While people were congratulating Jean-Luc, he kept telling them he wasn’t an Olympian, his father recalled.
“He kept saying, ‘I’m not an Olympian until I get there,’” Stephen said. “‘And right now, my biggest competitor is COVID-19.’”
Every athlete set to compete in the Olympic Games was tested for COVID-19 daily for three weeks. If an athlete got a positive test, they were out of the games completely, with officials not wanting to risk an outbreak.
Stephen said Jean-Luc was most concerned about staying healthy so he would actually get to compete. Stephen empathized with his son, hoping his dream would not be taken away from him.
“It’s like the holy grail: The Olympics,” Stephen said. “I almost got all the way and then I fell off. The stars just didn’t align and I didn’t get to go. And that’s OK.”
Luckily, Jean-Luc remained healthy and took the ice as an Olympian.
“One of the things my wife told me, I don’t know personally because I’m the loser of the family,” Stephen joked. “The atmosphere is incredible. People have worked their entire life to get here.”
Stephen said athletes are told exactly what they can bring to the Olympic Games: their skates, toiletries and some underwear. The rest is provided to them, including socks. Athletes are banned from wearing any clothing that does not represent their country while in the Olympic Village.
Jean-Luc and Hawayek placed 11th overall in the 2022 Olympic games.
Although athletes have worked hard their entire lives to compete at the Olympics, Stephen said this is when the real hard part begins. It’s called “Athlete’s Down.”
“You’ve trained for 20-plus years to get to this point, to get to the Olympics,” Stephen said. “And then suddenly you’re home and it’s all over and you’re back down here at square one.”
Because the adjustment of coming home can be so tough for these athletes, the Olympics have created a “buddy system” to help them get their bearings. Older Olympians are paired with a returning athlete. They bond with the younger athletes and help them adjust to the “normal” everyday they’re coming back to. Whether the athlete is going right back into training for the next Olympics, or hanging up their skates for good, the buddy system helps each athlete relate to someone who has gone through the same Athlete’s Down and learn ways to cope with it.
According to Stephen, Jean-Luc’s skating career is far from over.
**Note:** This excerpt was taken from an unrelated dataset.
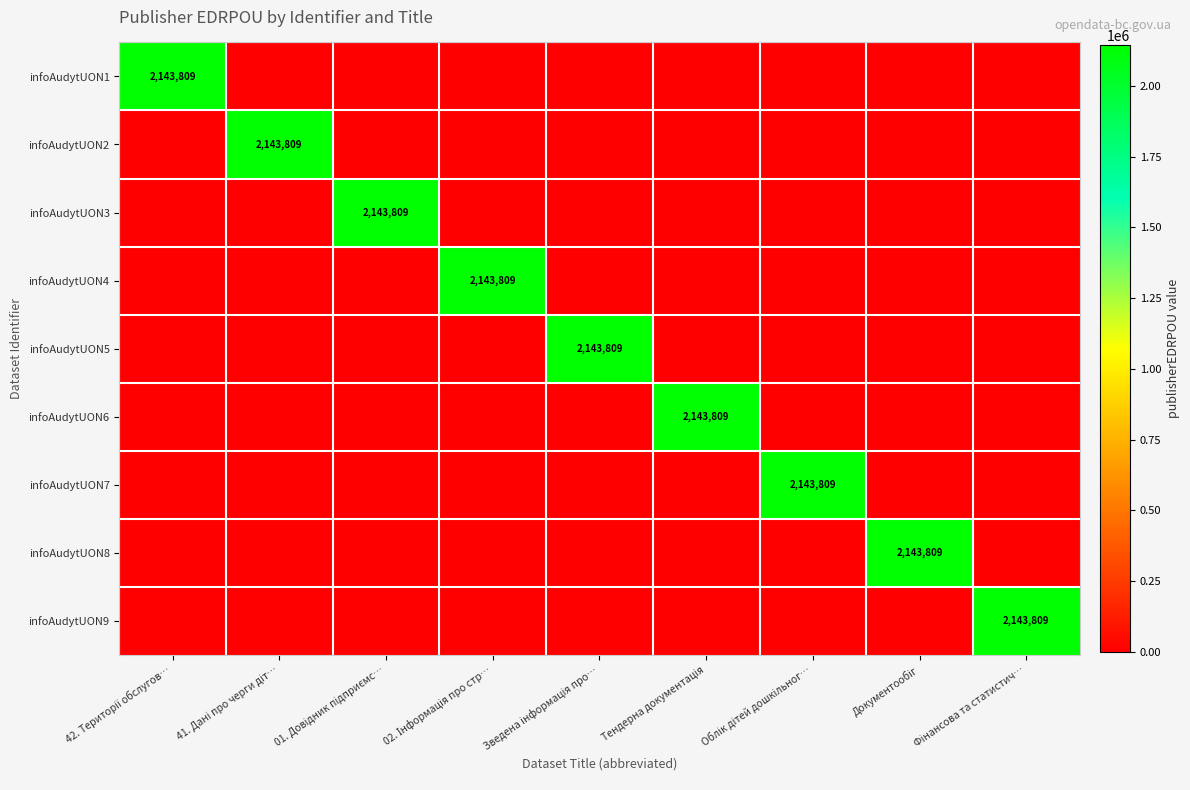

How many positive values does the infoAudytUON7 series have?

1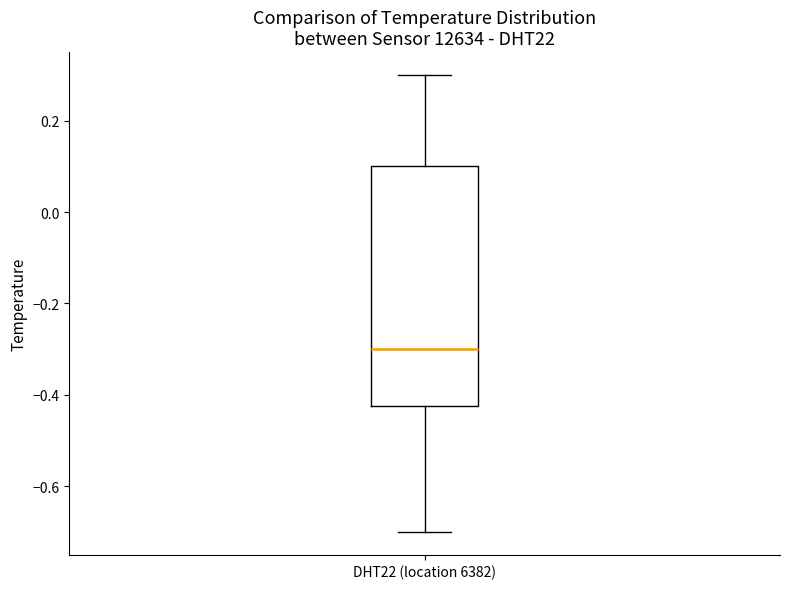

Read this box plot against the y-axis: the position of the median line, the range covered by the box, and the ends of both whiskers. The values are not printed on the chart, so give them approximately, as read against the axis.

median -0.30, box -0.42 to 0.10, whiskers -0.70 to 0.30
He’s currently in Montreal training for his next competition. After that, he will travel to France for Nationals and Japan to perform on Stars on Ice. Then he will return to the U.S. for a few weeks for a national tour of Stars on Ice.
“He’ll be in Seattle for a day or two, so maybe we’ll get to see him for an hour,” Stephen said.
When asked if Jean-Luc ever used any of his prize money to pay his parents back for all the financial and moral support they’ve given him, Stephen laughed.
“He has promised to pay us back,” he said. “But he also promised to take out the trash when he got home.”